Peaceful, yes. Respectful? No.
It is better to be respectful of others, but civil rights are not dependent on our being respectful of others. The Nazis can march in Skokie. The Westboro nutters can scream nasty things at funerals. And cartoonists can make fun of religious and political leaders.
I’m not understanding why ostensibly private institutions (on the second thought, do yeshivas receive government money?) are pressured to take actions against their members involved in disturbances. Those involved in rioting should face criminal charges, but other than that?
There should be NO koranimals in Israel. Period.
In 2005, I had a camera stolen out of my fanny pack, probably by a very short accomplice of the person trying to sell me a fold-out postcard, in the Damascus gate.

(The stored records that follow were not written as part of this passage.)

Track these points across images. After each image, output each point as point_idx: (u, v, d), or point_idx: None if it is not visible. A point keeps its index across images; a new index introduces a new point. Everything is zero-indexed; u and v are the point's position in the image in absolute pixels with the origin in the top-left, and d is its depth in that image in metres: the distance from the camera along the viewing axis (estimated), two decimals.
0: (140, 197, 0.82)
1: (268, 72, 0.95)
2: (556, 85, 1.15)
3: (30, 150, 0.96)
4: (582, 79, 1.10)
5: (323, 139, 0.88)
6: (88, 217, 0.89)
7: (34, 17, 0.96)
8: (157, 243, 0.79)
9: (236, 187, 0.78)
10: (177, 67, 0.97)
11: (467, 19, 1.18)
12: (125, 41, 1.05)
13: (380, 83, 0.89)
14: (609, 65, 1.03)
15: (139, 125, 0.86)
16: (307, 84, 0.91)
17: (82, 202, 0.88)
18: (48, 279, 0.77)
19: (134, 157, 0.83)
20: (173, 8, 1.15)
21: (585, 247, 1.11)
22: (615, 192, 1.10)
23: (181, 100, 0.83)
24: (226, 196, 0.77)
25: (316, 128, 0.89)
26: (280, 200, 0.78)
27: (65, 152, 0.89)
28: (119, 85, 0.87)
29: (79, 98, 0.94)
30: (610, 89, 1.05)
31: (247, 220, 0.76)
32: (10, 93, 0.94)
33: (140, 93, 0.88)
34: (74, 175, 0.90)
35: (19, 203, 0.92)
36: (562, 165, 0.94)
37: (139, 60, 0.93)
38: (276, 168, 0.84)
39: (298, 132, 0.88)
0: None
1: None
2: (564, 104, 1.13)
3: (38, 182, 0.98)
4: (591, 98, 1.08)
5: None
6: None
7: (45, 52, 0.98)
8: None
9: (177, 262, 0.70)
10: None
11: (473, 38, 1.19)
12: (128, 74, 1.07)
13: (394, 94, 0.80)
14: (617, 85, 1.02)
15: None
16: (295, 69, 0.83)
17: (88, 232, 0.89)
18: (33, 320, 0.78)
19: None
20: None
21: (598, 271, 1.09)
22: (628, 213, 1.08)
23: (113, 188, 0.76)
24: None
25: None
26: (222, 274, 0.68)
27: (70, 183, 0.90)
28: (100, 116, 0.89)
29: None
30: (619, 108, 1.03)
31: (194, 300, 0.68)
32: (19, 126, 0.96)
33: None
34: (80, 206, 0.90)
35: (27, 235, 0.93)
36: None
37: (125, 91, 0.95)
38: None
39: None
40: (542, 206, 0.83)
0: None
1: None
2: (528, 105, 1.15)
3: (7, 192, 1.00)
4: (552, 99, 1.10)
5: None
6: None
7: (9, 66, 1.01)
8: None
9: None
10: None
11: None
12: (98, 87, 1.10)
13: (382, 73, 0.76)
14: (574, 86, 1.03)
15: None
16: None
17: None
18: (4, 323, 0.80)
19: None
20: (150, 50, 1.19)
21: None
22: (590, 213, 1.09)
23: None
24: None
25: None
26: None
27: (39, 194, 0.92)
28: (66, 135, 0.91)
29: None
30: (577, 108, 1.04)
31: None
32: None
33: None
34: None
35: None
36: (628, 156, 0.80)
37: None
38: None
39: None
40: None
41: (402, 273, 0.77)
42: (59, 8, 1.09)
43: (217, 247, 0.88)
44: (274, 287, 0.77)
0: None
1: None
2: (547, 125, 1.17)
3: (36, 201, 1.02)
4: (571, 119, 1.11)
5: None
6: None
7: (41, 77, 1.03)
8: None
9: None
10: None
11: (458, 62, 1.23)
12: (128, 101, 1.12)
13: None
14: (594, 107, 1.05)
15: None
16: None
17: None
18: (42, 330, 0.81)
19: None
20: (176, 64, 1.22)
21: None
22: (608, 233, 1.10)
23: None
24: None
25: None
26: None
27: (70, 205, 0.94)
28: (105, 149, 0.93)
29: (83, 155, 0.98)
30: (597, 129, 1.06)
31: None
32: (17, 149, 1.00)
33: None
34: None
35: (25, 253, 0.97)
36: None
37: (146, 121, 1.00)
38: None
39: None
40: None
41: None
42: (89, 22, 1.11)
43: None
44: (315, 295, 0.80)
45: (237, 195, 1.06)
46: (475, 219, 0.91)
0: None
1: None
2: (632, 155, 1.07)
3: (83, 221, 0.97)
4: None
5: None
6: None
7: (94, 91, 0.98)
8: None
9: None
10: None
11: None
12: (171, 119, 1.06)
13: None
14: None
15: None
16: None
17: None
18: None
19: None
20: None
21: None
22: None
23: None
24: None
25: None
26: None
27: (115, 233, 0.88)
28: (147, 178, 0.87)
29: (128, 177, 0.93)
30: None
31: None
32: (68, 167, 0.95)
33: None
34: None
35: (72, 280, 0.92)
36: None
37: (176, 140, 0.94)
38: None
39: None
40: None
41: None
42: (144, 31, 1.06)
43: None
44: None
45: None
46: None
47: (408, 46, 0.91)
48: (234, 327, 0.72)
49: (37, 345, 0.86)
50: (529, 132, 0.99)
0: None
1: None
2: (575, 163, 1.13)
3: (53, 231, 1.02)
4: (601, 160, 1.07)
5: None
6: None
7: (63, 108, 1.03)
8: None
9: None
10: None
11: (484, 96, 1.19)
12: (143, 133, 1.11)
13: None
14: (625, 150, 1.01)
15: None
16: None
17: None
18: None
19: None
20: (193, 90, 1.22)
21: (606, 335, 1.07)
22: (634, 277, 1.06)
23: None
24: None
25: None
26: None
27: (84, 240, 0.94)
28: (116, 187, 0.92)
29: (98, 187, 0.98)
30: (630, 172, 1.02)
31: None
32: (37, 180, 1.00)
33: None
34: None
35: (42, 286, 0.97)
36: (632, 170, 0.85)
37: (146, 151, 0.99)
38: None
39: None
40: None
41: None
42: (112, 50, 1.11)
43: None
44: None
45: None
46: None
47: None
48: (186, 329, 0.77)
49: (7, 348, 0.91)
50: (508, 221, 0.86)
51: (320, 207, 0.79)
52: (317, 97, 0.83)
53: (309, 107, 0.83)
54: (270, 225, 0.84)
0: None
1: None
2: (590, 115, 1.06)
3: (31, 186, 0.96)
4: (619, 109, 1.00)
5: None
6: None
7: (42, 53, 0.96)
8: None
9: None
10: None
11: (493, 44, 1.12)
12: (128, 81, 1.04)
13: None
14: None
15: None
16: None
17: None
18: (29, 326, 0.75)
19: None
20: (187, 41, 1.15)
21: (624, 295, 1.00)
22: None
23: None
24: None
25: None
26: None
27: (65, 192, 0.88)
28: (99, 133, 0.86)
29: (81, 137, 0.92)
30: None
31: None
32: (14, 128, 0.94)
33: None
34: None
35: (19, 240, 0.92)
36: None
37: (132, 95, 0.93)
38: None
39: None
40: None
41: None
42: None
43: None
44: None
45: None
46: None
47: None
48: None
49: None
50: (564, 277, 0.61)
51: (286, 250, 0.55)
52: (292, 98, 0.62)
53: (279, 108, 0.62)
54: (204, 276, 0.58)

I hope the parade goes well.
The High Court does not deserve any kudos, so long as it arrogated to itself the policy decision on whether the march should go ahead. So long as it has a “heavy heart” about this decision, and purports to retain the right to ban the march on another occasion, the judicial coup in Israel continues. Israel’s deep dark secret is that its elections are a farce; the elected government does not rule the country, but rather must take the orders of its so-called “legal advisers”, who are not advisers but dictators, ruling on behalf of the self-appointed High Court. In any normal democracy the court would have dismissed the suit outright, and left it to the elected government to decide what route the march would take — and compelled the police to obey the government’s decision.